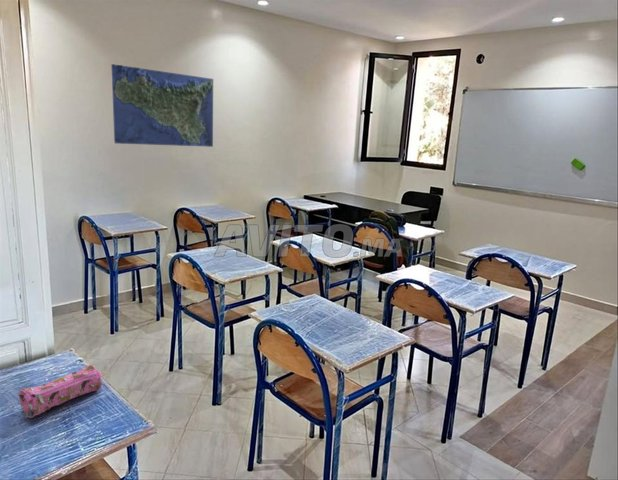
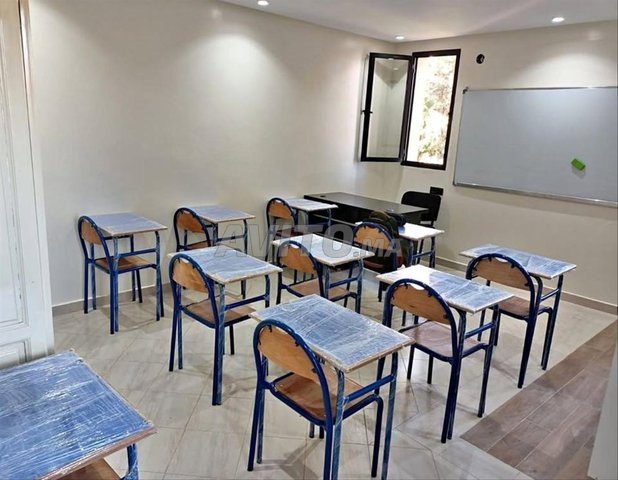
- pencil case [18,364,104,419]
- map [110,63,214,148]
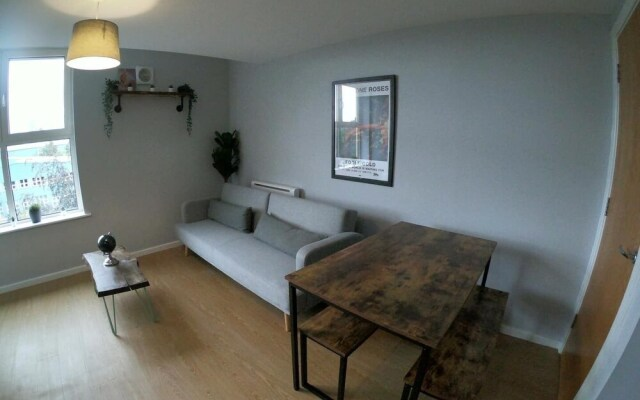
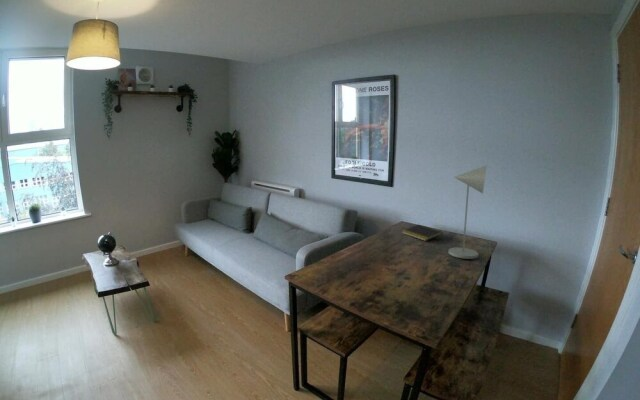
+ notepad [401,224,444,242]
+ desk lamp [448,164,488,260]
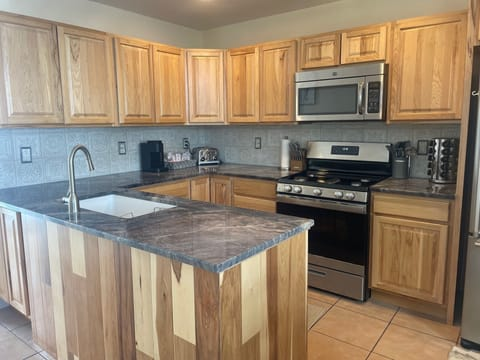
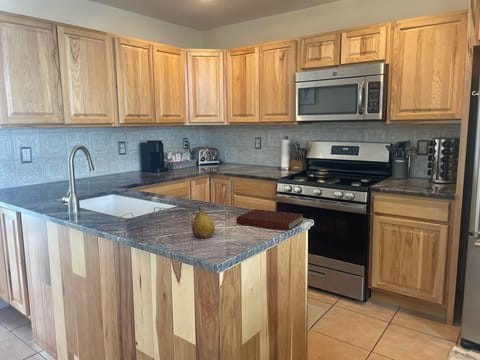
+ fruit [191,205,216,239]
+ notebook [236,208,305,232]
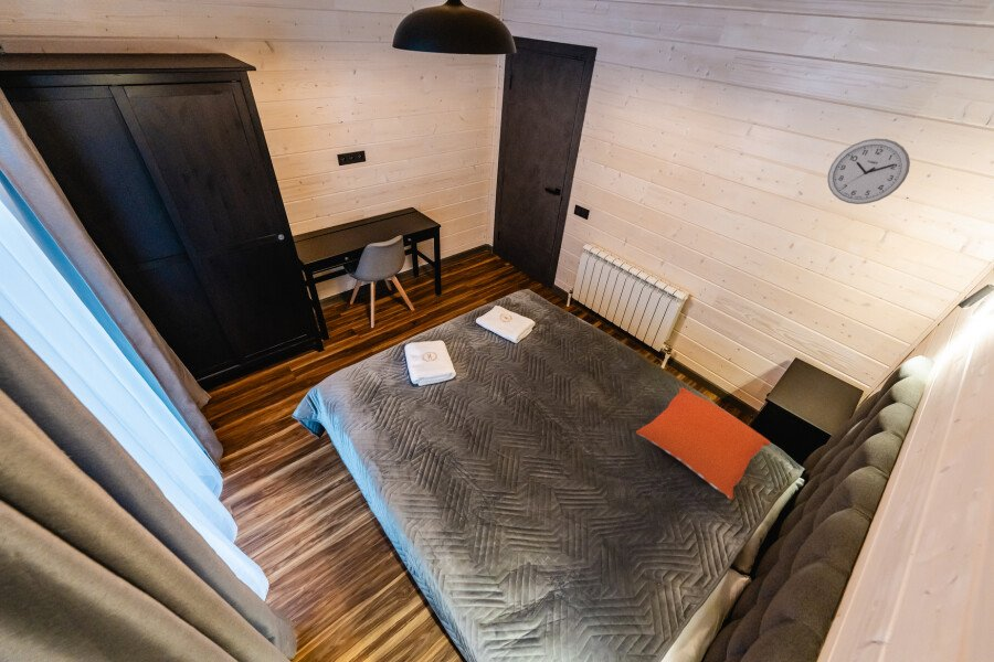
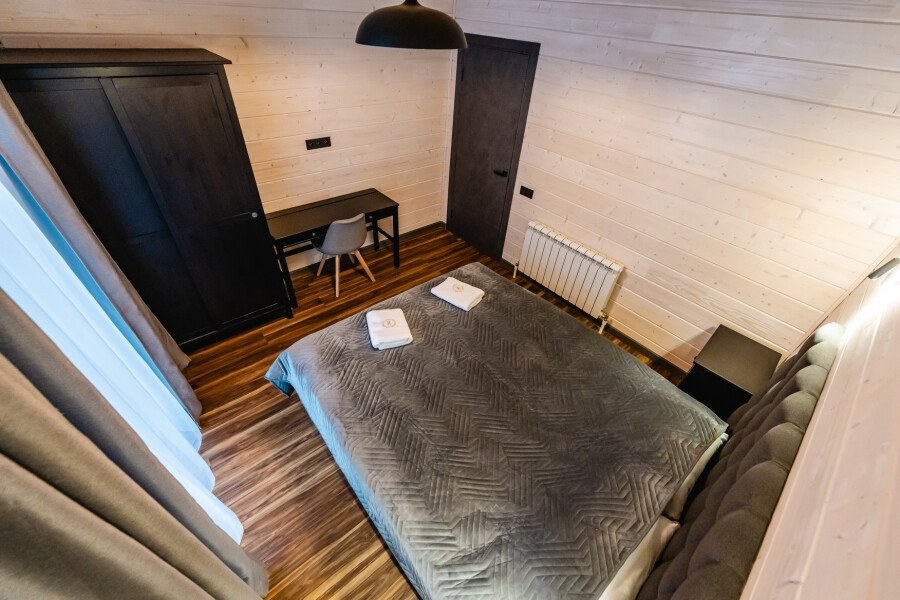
- pillow [635,386,772,501]
- wall clock [826,138,911,205]
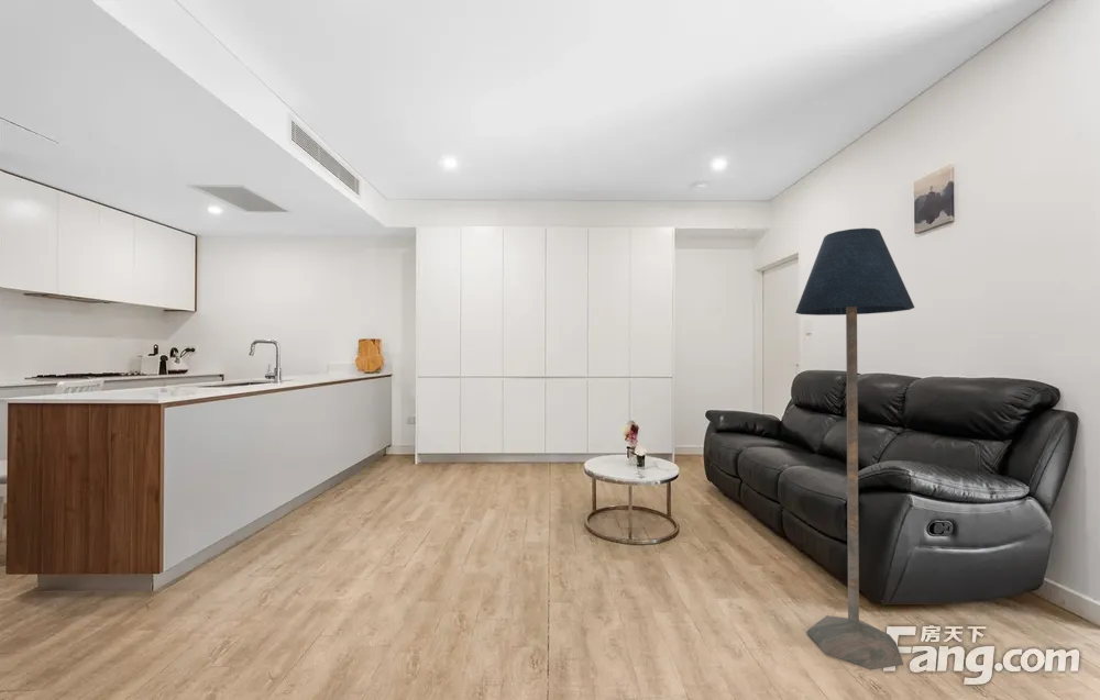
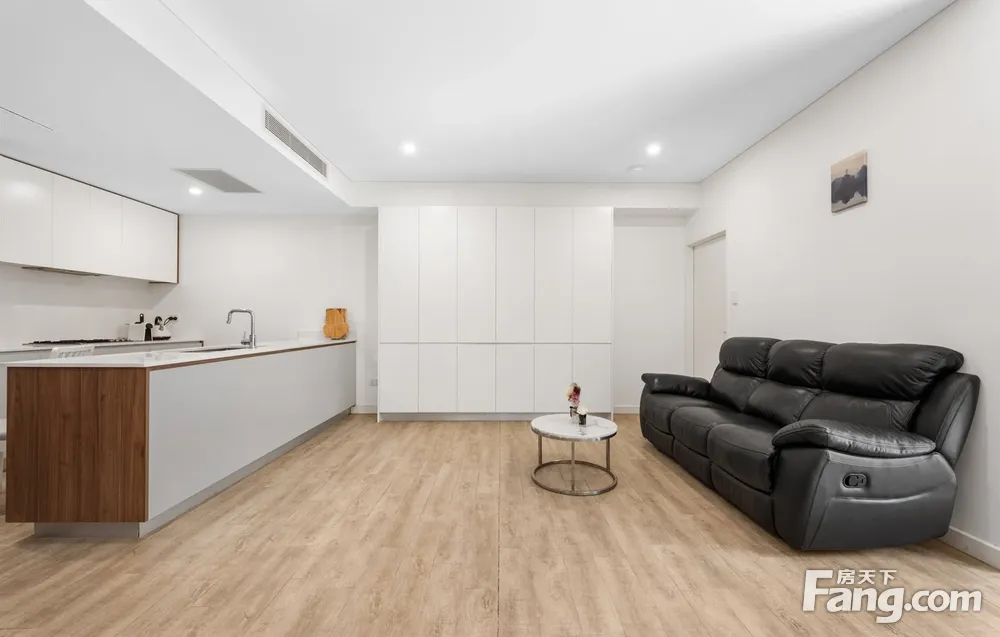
- floor lamp [794,227,915,671]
-- -- --
YOUR GOAL |
Extract the run of lines from the line holding "- wall clock [826,138,911,205]" through the final line of the material above, exactly and inclusively. Leave the pictures behind.

RESULT OF THIS EXERCISE |
- wall clock [826,138,911,205]
- floor lamp [794,227,915,671]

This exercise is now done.